This marked the fourth consecutive meeting in a row that the Bank held rates.
It said in a statement: "The Governing Council is determined to ensure that inflation stabilises at its 2% target in the medium term. It will follow a data-dependent and meeting-by-meeting approach to determining the appropriate monetary policy stance.
"In particular, the Governing Council's interest rate decisions will be based on its assessment of the inflation outlook and the risks surrounding it, in light of the incoming economic and financial data, as well as the dynamics of underlying inflation and the strength of monetary policy transmission. The Governing Council is not pre-committing to a particular rate path."
The ECB also lifted its growth forecasts for the eurozone. It now expects 1.4% growth this year, up from a previous forecast of 1.2%, and 1.2% in 2026, up from a previous forecast of 1%.
Meanwhile, headline inflation is expected to average 2.1% this year, 1.9% in 2026, 1.8% in 2027 and 2.0% in 2028. The slight upward revision was put down to the fact that services inflation is expected to decline more slowly.

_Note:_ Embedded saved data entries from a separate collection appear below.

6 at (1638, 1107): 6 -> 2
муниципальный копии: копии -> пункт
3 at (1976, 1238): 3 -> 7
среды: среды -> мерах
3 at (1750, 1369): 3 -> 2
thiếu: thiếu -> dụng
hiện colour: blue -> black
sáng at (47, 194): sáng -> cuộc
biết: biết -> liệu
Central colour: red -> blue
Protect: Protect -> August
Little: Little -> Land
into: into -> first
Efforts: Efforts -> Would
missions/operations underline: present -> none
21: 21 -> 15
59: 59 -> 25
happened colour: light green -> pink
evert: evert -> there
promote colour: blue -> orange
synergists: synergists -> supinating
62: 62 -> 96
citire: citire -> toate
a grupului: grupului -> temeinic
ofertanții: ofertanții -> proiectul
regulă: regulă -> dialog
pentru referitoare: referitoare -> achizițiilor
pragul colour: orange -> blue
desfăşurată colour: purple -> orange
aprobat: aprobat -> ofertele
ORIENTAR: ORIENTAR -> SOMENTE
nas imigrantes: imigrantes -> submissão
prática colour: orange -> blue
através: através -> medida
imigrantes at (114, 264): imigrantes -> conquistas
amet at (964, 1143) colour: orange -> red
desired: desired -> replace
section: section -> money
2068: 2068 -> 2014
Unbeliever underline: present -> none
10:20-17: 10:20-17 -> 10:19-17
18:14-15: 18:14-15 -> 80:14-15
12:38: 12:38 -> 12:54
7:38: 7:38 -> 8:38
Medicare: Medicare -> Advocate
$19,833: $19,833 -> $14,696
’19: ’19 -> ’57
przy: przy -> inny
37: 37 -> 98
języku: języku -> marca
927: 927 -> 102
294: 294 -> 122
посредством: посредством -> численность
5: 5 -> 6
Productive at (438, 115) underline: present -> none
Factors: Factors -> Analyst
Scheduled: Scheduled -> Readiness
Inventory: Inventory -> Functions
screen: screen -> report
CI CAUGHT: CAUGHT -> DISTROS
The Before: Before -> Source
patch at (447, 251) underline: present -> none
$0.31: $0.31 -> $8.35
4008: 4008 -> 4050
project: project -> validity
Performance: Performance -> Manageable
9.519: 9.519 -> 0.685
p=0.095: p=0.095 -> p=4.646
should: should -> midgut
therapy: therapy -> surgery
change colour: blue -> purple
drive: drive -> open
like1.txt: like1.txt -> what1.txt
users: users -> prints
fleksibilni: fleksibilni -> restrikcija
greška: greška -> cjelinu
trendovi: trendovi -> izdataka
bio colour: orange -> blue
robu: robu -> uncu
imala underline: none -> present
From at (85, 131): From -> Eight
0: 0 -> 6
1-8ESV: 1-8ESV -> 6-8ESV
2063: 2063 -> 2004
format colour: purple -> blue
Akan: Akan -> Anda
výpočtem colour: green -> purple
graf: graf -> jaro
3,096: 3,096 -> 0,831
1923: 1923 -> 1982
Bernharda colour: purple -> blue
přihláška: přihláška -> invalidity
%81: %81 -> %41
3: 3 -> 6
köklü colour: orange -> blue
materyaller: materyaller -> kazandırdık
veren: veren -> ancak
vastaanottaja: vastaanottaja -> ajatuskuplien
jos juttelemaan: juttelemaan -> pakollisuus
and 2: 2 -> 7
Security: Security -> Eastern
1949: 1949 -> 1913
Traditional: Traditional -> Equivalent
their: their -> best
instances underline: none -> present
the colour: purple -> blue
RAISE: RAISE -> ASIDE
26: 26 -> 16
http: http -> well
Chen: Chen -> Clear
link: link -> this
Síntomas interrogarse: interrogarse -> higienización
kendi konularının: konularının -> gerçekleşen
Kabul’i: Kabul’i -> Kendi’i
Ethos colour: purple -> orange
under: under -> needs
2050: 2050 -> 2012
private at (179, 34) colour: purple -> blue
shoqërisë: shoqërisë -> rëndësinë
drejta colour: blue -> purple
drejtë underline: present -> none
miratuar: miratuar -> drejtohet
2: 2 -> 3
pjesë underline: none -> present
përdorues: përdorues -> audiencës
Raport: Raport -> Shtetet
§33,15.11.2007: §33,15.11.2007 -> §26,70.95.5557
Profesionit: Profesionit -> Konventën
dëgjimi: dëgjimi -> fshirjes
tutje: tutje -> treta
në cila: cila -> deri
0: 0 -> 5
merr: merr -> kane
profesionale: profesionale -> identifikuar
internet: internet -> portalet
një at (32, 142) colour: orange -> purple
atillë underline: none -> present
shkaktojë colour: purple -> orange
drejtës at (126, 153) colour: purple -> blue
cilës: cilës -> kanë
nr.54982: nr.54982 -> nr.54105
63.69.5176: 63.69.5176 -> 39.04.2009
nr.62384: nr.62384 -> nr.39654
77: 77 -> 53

ING economist Carsten Brzeski said: "The last ECB rate cut dates back to June this year. Keeping interest rates unchanged for more than half a year now sends a strong signal that it would need a severe downward shift in inflation and growth (expectations) to get the central bank into cutting mode again. In fact, the ECB's so-called 'good place' is simply a neutral monetary policy stance. As noted, the hurdle to moving from neutral to actual easing remains high.
"While the decision to keep interest rates on hold was expected, all eyes were on the fresh round of ECB staff projections. The inflation forecasts, in particular, provide more evidence that the Bank's current 'good place' is also the right place."